An artificial connection between the brain and muscles can restore complex hand movements in monkeys following paralysis, according to a study funded by the National Institutes of Health.
In a report in the journal Nature, researchers describe how they combined two pieces of technology to create a neuroprosthesis – a device that replaces lost or impaired nervous system function. One piece is a multi-electrode array implanted directly into the brain which serves as a brain-computer interface (BCI). The array allows researchers to detect the activity of about 100 brain cells and decipher the signals that generate arm and hand movements. The second piece is a functional electrical stimulation (FES) device that delivers electrical current to the paralyzed muscles, causing them to contract. The brain array activates the FES device directly, bypassing the spinal cord to allow intentional, brain-controlled muscle contractions and restore movement.
The research team was led by Lee E. Miller, Ph.D., professor of physiology at Northwestern University's Feinberg School of Medicine in Chicago. Prior to testing the neuroprosthesis, Dr. Miller's group recorded the brain and muscle activity of two healthy monkeys as the animals performed a task requiring them to reach out, grasp a ball, and release it. The researchers then used the data from the brain-controlled FES device to determine the patterns of muscle activity predicted by the brain activity.

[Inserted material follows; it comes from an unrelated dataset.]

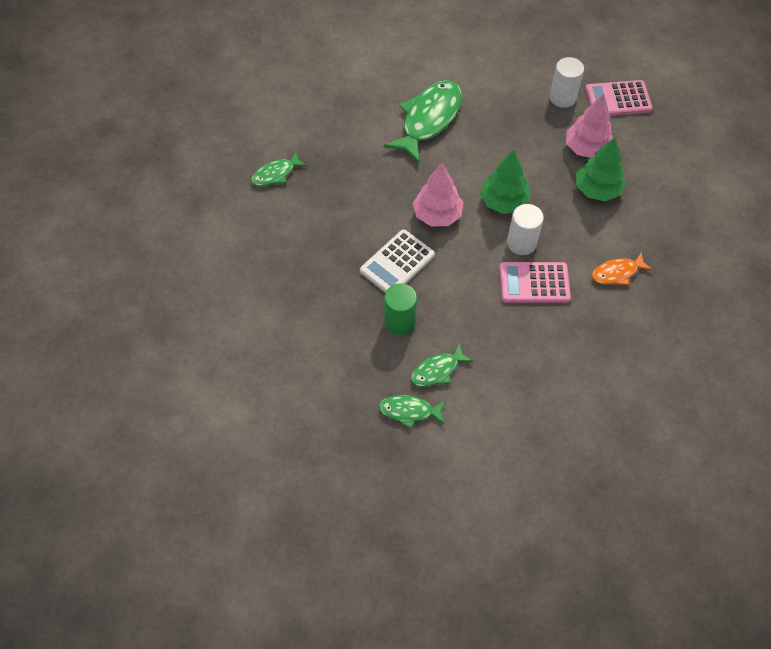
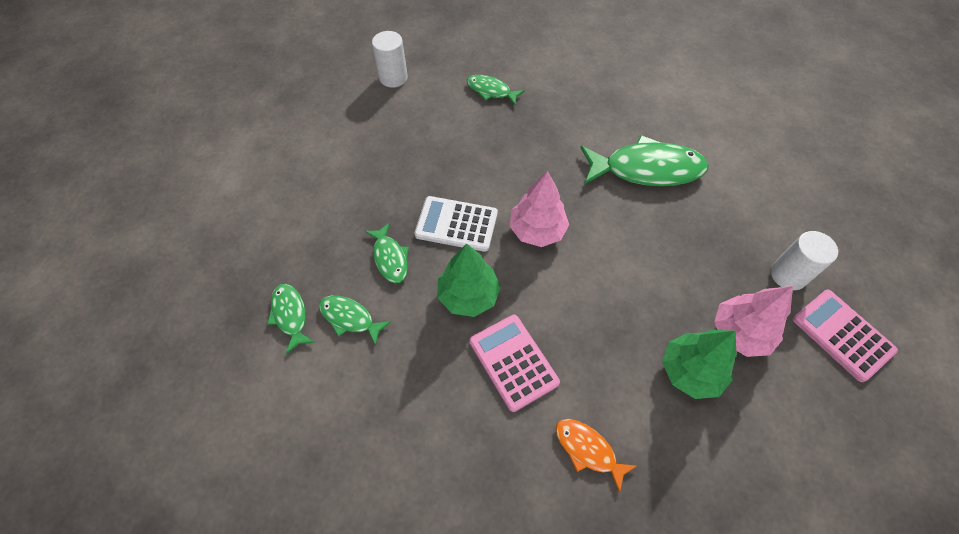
camera: 60 degrees right, 0 degrees up
(400, 321) = (390, 258): green cylinder -> green fish
(503, 202) = (598, 282): green tree -> green tree (468, 295)
(521, 243) = (557, 324): white cylinder -> white cylinder (393, 77)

To test the device, the researchers gave monkeys an anesthetic to locally block nerve activity at the elbow, causing temporary paralysis of the hand. With the aid of the neuroprosthesis, both monkeys regained movement in the paralyzed hand, could pick up and move the ball in a nearly routine manner and complete the task as before.
Dr. Miller's research team also performed grip strength tests, and found that their system restored precision grasping ability. The device allowed voluntary and intentional adjustments in force and grip strength, which are keys to performing everyday tasks naturally and successfully.
This new research moves beyond earlier work from Dr. Miller's group showing that a similar neuroprosthesis restores monkeys' ability to flex or extend the wrist despite paralysis. "With these neural engineering methods, we can take some of the important basic physiology that we know about the brain, and use it to connect the brain directly to muscles," Dr. Miller said. "This connection from brain to muscles might someday be used to help patients paralyzed due to spinal cord injury perform activities of daily living and achieve greater independence."
In 2008, a team led by Eberhard Fetz, Ph.D. at the University of Washington in Seattle coupled the activity of single neurons to an FES device similar to the one used for Miller's study. Monkeys learned to activate individual neurons to control the FES device and move a joystick, and could adapt neurons previously unassociated with wrist movement to complete the task. (See "Scientists Restore Movement to Paralyzed Limbs through Artificial Brain-Muscle Connections") The investigators suggest that this process of learning and adaption plays an important role in how the BCI translates the brain's activity patterns into adaptive control of the FES device.
The unique design of the ball grasp-and-release task used with the animals in this study is a further contribution to advanced neuroprosthetic testing and development. Daofen Chen, Ph.D., a program director at NIH's National Institute of Neurological Disorders and Stroke (NINDS), described how researchers in the field are striving toward devices that will go beyond simple arm movements and allow fine hand and finger movements. "We've learned a lot from non-human primate studies focused on understanding neural control of arm and wrist movements," said Dr. Chen. "Dr. Miller's study builds on those efforts and focuses on the complex hand and finger movements needed to grasp an object."
FES devices are currently used for foot drop, a clinical condition seen in patients with stroke or partial spinal cord injury where weak or paralyzed muscles cause the toes to catch on the ground while walking, leading to trips and falls. FES can be activated with shoe sensors, or coordinated with walking movements, to stimulate muscles and lift the toes at the appropriate time during a step.
Other FES devices in current clinical use take advantage of the patient's residual muscle activity. For example, a prosthetic arm can use sensors built into the shoulder, sensing a shrugging motion that is used to stimulate muscles to open or close the hand. However, this is a less precise and less natural method of control, and it is not an option for patients with higher level spinal cord injuries and little or no shoulder and arm movement. For these patients, the creation of a brain-controlled FES device that connects brain activity directly to muscle stimulation would provide an opportunity to restore hand function.
The temporary nerve block used in the current study is a useful model of paralysis, but it does not replicate the chronic changes that occur after prolonged brain and spinal cord injuries, Dr. Miller cautioned. He said the next steps include testing this system in primate models of long-term paralysis, and studying how the brain changes as it continues to use this neuroprosthesis.